• Trecho selecionado:
Solidariedade e Reconciliação

         Partilharemos hoje uma reflexão sobre dois temas que teoricamente se diferenciam, mas que em nossa vida saletina devem se integrar: solidariedade e reconciliação. Distinguem-se, na somatória dos dois, porém. Exigem-se na prática da fé.
              Pe. Ático Fassini

A solidariedade é:

a) uma atitude humana de abertura para o outro carente, sofredor, excluído;
b) um gesto de fraternidade que rompe os laços do egoísmo e gera o altruísmo;
c) uma ação ocasional, pessoal ou comunitária, de ajuda ao desamparado;
d) o reconhecimento da dignidade do outro no qual reconheço minha própria dignidade;
e) um espírito de permanente disponibilidade face à vida e valorização do outro.

A reconciliação é:

a) ter atitudes de flexibilidade diante da falha de outrem;
b) relevar a fraqueza do outro, reconhecendo minha própria fraqueza;
c) demonstrar bem querer apesar do desprazer sofrido, sem ressentimento;
d) desculpar sem necessariamente exigir a transformação do outro, mas a própria;
e) encobrir o erro, “deixar como está para ver como fica”, é conciliação e farisaísmo;
f) desejar sinceramente a paz, no diálogo e no jogo da verdade;
g) ter atitude de compreensão e boa vontade face à ofensa recebida;
h) assumir a reconstrução do bem querer;
i) esvaziar o coração de todo e qualquer ódio ao oponente;
j) ter livre e permanente disponibilidade para dar e receber perdão;
k) empenhar-se com autenticidade na conversão pessoal e transformação alheia;
l) lembrar sempre que “errar é humano e perdoar é divino”;
m) concretizar à luz da Palavra, um gesto divino face a um erro humano;
n) viver o perdão “setenta vezes sete” e praticar a prece: “Perdoai... perdoamos”;
o) fazer nascer à reconciliação no perdão humilde e no testemunho da solidariedade.  

Solidariedade e reconciliação na Palavra de Deus:

a) Deus revela seu amor absoluto, na liberdade plena e no perdão reconciliador;
b) Desejoso de reconciliação envia o próprio Filho, humilde e solitário (Fil 2,1s);
c) Na solidariedade reconciliadora, Jesus perdoa, valoriza a pessoa, suscita liberdade (1 Ped 1,21);
d) Jesus se faz a Pedra Angular da Paz Reconciliadora (Ef 2,11-22);
e) Jesus nos reconcilia para reconciliarmos (2 Cor 5,17);
f) O Reino de Deus é Reino de Paz, Justiça, Solidariedade e Reconciliação.

Solidariedade e reconciliação em SALETTE:

a) Salette assinala a recorrente ruptura em nós mesmos, com o próximo e Deus;
b) Salette revela a permanente e santa justiça de Deus que quer salvar seu Povo;
c) Salette expressa a compaixão materna, solidária e reconciliadora do Pai;
d) Salette renova o apelo à conversão e reconciliação de si mesmo e do mundo.

Passos a caminho da Reconciliação

a) Sair de si mesmo em direção ao Pai de Jesus;
b) Sair de si mesmo em direção aos outros;
c) Libertar-se do “homem velho” e assumir o “homem novo” em Cristo;
d) Emergir do egoísmo, poça de maldade, e banhar-se no poço do amor e perdão;
e) Apagar em si mesmo o foco do ódio, e acender a chama da compaixão reconciliadora;
f) Partir para fora de si mesmo para anunciar e testemunhar a Boa Nova da Reconciliação.

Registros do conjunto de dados
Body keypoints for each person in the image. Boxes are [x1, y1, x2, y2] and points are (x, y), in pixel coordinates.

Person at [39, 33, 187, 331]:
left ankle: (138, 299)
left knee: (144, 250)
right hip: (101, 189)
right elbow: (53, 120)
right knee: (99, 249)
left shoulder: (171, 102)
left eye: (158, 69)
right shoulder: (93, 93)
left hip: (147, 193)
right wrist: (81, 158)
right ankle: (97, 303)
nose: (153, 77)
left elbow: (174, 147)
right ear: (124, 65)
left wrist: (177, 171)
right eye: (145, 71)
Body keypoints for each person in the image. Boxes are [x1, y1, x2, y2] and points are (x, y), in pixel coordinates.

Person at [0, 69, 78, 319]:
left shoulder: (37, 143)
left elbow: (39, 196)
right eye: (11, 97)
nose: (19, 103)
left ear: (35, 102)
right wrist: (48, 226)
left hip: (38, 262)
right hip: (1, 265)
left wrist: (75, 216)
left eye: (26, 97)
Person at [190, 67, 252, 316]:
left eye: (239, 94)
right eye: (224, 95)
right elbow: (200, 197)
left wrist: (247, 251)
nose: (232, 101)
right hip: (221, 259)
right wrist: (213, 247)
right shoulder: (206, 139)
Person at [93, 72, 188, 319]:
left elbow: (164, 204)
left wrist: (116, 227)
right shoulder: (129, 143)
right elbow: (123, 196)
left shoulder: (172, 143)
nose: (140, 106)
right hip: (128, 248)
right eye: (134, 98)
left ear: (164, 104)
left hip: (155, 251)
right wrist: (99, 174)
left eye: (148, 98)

---

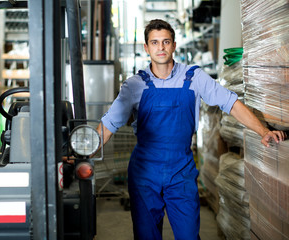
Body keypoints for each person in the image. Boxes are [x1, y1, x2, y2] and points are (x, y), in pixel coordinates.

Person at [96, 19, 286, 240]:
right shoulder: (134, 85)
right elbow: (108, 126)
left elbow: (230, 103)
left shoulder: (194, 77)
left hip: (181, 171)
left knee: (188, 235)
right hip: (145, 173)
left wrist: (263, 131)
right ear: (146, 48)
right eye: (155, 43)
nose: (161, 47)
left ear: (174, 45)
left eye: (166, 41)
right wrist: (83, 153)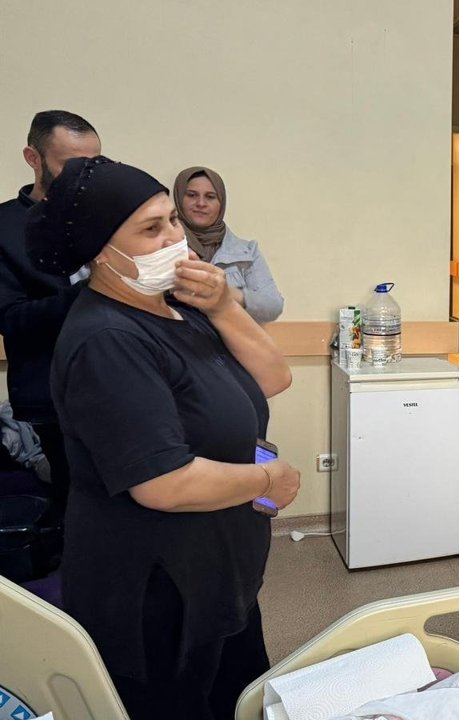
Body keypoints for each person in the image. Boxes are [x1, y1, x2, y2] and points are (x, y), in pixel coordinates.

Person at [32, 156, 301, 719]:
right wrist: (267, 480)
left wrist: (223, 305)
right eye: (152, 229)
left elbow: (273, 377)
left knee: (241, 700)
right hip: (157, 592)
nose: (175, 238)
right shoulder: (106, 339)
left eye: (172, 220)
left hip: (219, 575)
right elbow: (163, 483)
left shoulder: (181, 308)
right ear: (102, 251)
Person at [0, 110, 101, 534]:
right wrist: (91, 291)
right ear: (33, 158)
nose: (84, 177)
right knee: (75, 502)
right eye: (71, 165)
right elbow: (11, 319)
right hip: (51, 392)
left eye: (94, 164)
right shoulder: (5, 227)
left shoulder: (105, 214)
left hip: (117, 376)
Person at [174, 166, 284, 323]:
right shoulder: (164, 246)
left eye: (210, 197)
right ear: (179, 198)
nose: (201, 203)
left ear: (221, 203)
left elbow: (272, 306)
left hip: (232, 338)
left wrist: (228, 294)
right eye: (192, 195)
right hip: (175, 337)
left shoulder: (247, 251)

• Tarefa 1: Edite a parte do texto sobre solidariedade e reconciliação que se inicia com as palavras que contêm "a) Salette assinala" e se encerra com "e do mundo.", trocando "compaixão materna" por "ternura materna".
• Tarefa 2: Retome o texto sobre solidariedade e reconciliação e dê continuidade a ele a partir da última frase apresentada.

• Resposta da tarefa 1:
a) Salette assinala a recorrente ruptura em nós mesmos, com o próximo e Deus;
b) Salette revela a permanente e santa justiça de Deus que quer salvar seu Povo;
c) Salette expressa a ternura materna, solidária e reconciliadora do Pai;
d) Salette renova o apelo à conversão e reconciliação de si mesmo e do mundo.

• Resposta da tarefa 2:
Os dez mandamentos da reconciliação

1) Aceitar-nos como somos, com alegria.
2) Levar mais em conta o que recebemos, e menos o que nos falta.
3) Agradecer mais do que se lamentar.
4) Falar bem dos outros, e em alta voz.                .
5) Jamais nos comparar aos outros: isso leva ao orgulho, ao desespero, e não nos torna felizes.
6) Viver na verdade, sem temor de chamar de bom o que é bom e de mau o que é mau.
7) Resolver os conflitos pelo diálogo e não pela força: conservar em si o rancor só nos imerge na tristeza.
8) Nesse diálogo, começar com o que une, e só depois abordar o que divide.
9) Dar o primeiro passo da reconciliação antes da noite.
10) Persuadir-se de que perdoar é mais importante que ter razão.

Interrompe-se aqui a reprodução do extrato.